Look at every line of the material below and tally those containing "InteractsWithSockets". Reply with the total alone.

BEGIN

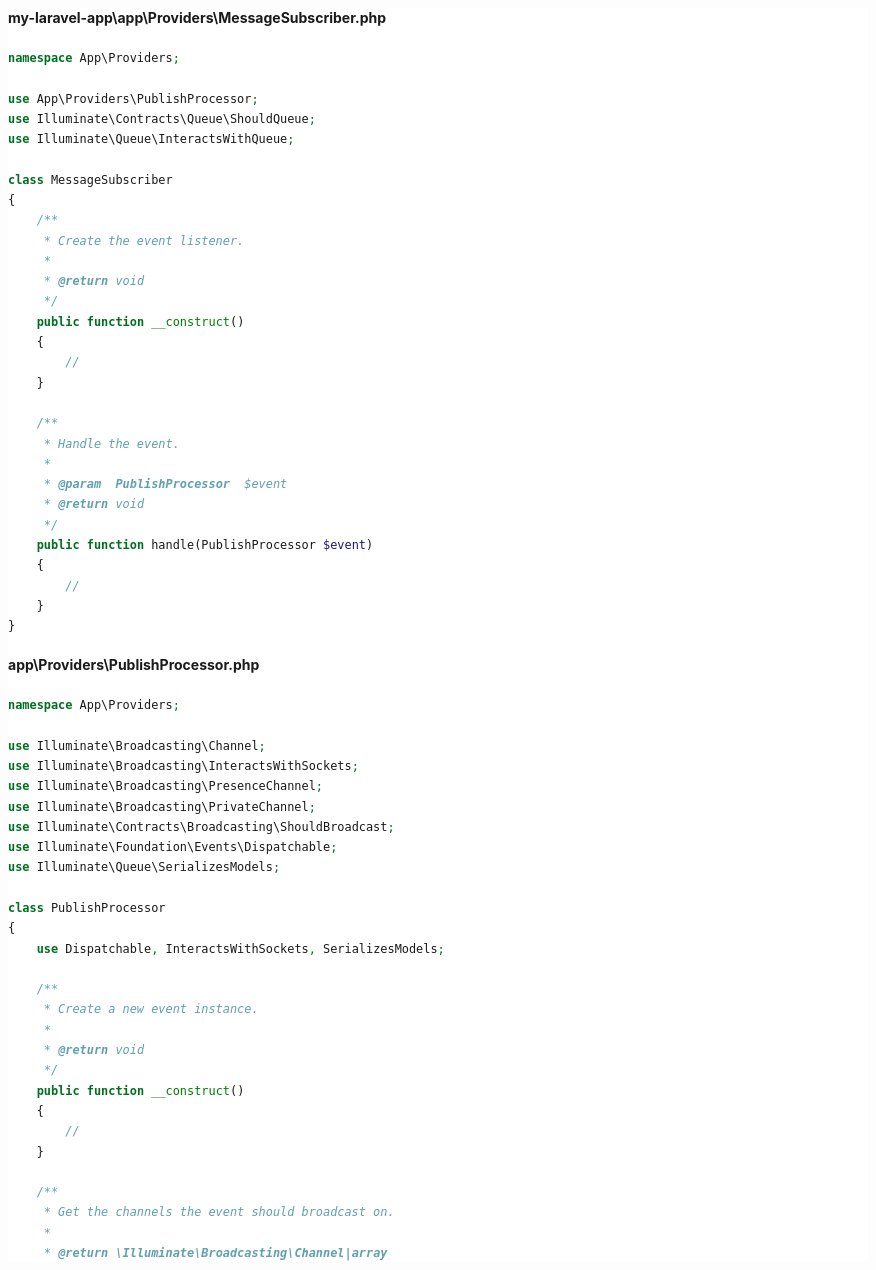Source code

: 
#### my-laravel-app\app\Providers\MessageSubscriber.php
```php
namespace App\Providers;

use App\Providers\PublishProcessor;
use Illuminate\Contracts\Queue\ShouldQueue;
use Illuminate\Queue\InteractsWithQueue;

class MessageSubscriber
{
    /**
     * Create the event listener.
     *
     * @return void
     */
    public function __construct()
    {
        //
    }

    /**
     * Handle the event.
     *
     * @param  PublishProcessor  $event
     * @return void
     */
    public function handle(PublishProcessor $event)
    {
        //
    }
}
```


#### app\Providers\PublishProcessor.php
```php
namespace App\Providers;

use Illuminate\Broadcasting\Channel;
use Illuminate\Broadcasting\InteractsWithSockets;
use Illuminate\Broadcasting\PresenceChannel;
use Illuminate\Broadcasting\PrivateChannel;
use Illuminate\Contracts\Broadcasting\ShouldBroadcast;
use Illuminate\Foundation\Events\Dispatchable;
use Illuminate\Queue\SerializesModels;

class PublishProcessor
{
    use Dispatchable, InteractsWithSockets, SerializesModels;

    /**
     * Create a new event instance.
     *
     * @return void
     */
    public function __construct()
    {
        //
    }

    /**
     * Get the channels the event should broadcast on.
     *
     * @return \Illuminate\Broadcasting\Channel|array
```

END

#### RESULT BELOW
2